Ad infinitum and even I myself have done mistakes in my research.

Back to continuity issues

I noted before that some of the real reasons why it’s getting harder to get a faithful adaptation of superhero comics is because the source material’s increasingly convoluted. Early on, it was fairly easy to adapt superheroes for other media especially when they were written to be more episodic and were actually read by normies.

Then came the fanboys who started writing those stories and demanded more things like continuity. Eventually this led to superhero productions playing loose with the source material. This isn’t always the case but practically is if the source material’s that esoteric.

To be fair, non-superhero stories (especially the more recent ones) do have issues with adaptation fidelity too. One could go on comparing the differences between the OVA and telly versions of the JJBA adaptations but when compared with superhero comics, they’re generally more faithful.

Not necessarily accurate but their source material’s generally less complicated by the virtue of being overlooked by a singular author with moderate input by his editors and assistants. (There’s always issue with filler though.) Superheroes, by contrast, are often handed over to different writers who predictably have different ideas with them.

As a result, there’s rarely a consensus over their presentations. It’s evident when it comes to personality and sometimes power level. That doesn’t happen much to most anime adaptations which try to be faithful to the source materials they’re supposed to advertise! (Similar things can be said of the earlier Game of Thrones seasons in relation to A Song of Ice and Fire especially when its author was still writing those books.)

ASOIF, like JJBA, has the advantage of being overlooked by a singular author so you know what to expect even with moderate outside help. Superheroes don’t have that luxury in general so this explains why superhero adaptations aren’t always close to the source material for other, more practical reasons.

A prime example of a super-fanboy

Superboy Prime’s one such character who’s blatantly a superhero fanboy. According to one book, he’s part of a trend when it comes to shifting demographics for superhero comics. If Barry Allen being outed as a Jay Garrick fan’s any indication as well as fanboy remarks over ‘Silver Age’ Wonder Woman comics aping the tone of her WWII-era adventures, there’s a substantial adult fan base for superheroes.

But to be fair, there are still adult Disney and Peanuts fans. As Ganriki noted, when you have fanboy/fangirl characters showing up in stories aimed at the same fannish demographic in real life (and are made by self-proclaimed fans too) it becomes too self-serving to be interesting to anybody else.

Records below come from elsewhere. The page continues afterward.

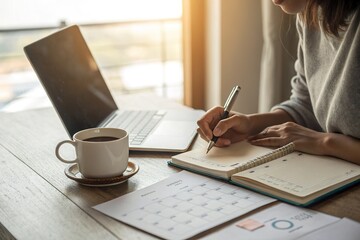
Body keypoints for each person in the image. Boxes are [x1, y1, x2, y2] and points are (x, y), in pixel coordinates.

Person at [197, 0, 360, 164]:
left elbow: (317, 135)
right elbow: (306, 105)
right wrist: (249, 124)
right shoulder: (310, 12)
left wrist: (324, 142)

It makes sense that why most adult superhero fans have issues with kid sidekicks.

Save for Robin (blatantly intended to be an audience insert and thus the first superhero fanboy character dangerously close to the dreaded Mary Sue), the distrust is understandable in that those sidekicks were intended for a much younger, casual readership. I guess with fanboy sidekicks around instead of proper everyperson normies, we’re looking at characters close to fanfic Mary Sues.

Mary Sue characters, as they are presented in fanfiction, were often idealsied fan inserts. A fan would make a Mary Sue as a way to engage in its favourite story more effectively than to simply reimagine its favourite characters. It’s wish fulfillment. I guess what makes Superboy Prime so divisive is that he does the opposite. Instead of wish fulfillment, he’s the reality.

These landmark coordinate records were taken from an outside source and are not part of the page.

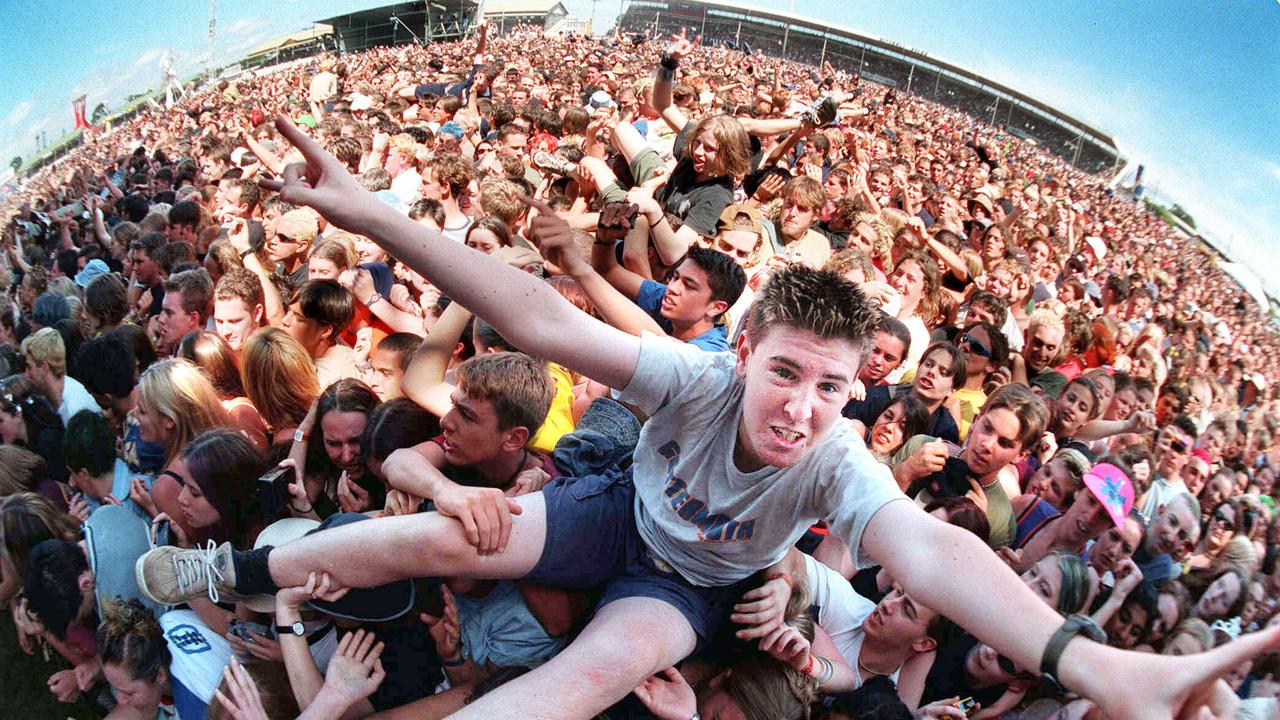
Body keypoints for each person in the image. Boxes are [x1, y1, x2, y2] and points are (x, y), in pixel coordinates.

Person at [135, 117, 1269, 720]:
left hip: (681, 590)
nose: (804, 408)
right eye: (786, 375)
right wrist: (372, 214)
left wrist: (1088, 664)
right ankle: (232, 572)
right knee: (434, 536)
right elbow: (532, 314)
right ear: (742, 351)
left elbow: (928, 547)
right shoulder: (691, 377)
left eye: (832, 389)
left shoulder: (832, 465)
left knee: (578, 683)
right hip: (609, 516)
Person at [282, 279, 360, 388]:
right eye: (288, 311)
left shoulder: (335, 382)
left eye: (299, 319)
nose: (285, 320)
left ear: (325, 331)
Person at [21, 327, 99, 426]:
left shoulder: (74, 409)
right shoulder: (55, 399)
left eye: (29, 367)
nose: (26, 374)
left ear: (44, 367)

He lashes out at things that go against his perspectives, tries to change it whenever he does get involved at all and have it cater to his demands even if they still don’t always go his way. Say what you will about his power levels but he’s not a Mary Sue. He suffers big consequences for his actions and is imprisoned for it.

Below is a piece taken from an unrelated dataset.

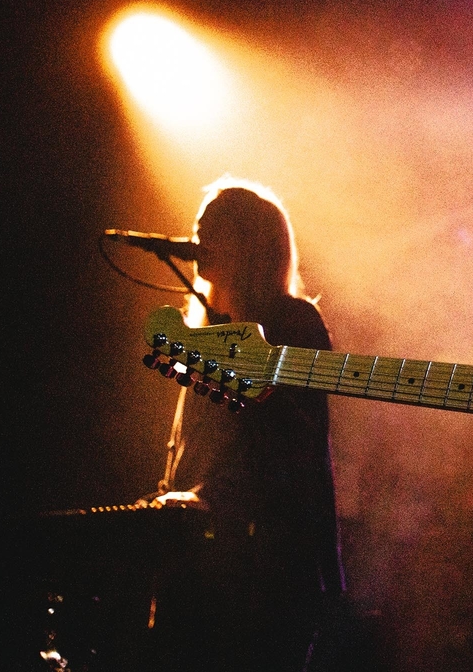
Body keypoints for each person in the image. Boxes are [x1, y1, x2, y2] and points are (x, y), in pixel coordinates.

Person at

His trajectory turns the idealised fan insert on its head because he doesn’t get what he wants and even if he does, they still don’t turn out exactly what he intended to. Who knows if he’ll return at all (he could but in another medium) but he’s probably the best example of fan-disservice.

Not in the sense of being physically ugly and stuff but the way he’s written keeps him from being an idealised self-insert way too effectively and perhaps efficiently so.